## EXTRACTED ENTRIES
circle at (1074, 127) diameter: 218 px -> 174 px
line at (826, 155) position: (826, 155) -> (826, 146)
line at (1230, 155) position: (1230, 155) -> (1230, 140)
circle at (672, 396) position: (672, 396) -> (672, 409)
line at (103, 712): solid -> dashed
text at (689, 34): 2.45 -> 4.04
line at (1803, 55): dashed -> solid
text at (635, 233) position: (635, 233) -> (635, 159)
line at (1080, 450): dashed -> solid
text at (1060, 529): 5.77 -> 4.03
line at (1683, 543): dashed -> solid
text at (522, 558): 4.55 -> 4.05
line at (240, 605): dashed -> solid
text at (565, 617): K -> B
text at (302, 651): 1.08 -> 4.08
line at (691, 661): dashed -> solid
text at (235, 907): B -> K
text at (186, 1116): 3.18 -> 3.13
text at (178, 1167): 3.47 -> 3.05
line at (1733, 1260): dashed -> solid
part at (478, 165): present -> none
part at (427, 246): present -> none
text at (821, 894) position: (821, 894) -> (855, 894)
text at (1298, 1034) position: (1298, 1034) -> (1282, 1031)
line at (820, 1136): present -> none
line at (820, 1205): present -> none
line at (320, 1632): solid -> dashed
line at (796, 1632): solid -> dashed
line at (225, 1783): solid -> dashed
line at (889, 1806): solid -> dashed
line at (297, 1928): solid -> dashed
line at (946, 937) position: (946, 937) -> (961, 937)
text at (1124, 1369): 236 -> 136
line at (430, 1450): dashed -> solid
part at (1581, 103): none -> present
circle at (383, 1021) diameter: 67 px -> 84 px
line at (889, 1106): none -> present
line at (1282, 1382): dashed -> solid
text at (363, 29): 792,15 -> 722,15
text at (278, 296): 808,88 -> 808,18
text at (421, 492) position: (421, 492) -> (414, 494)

## DIRECTION
Tally the lines in the records above that contain the string "present", treating uppercase and lowercase as different. Reply with the number alone.

## OUTPUT OF THE TASK
6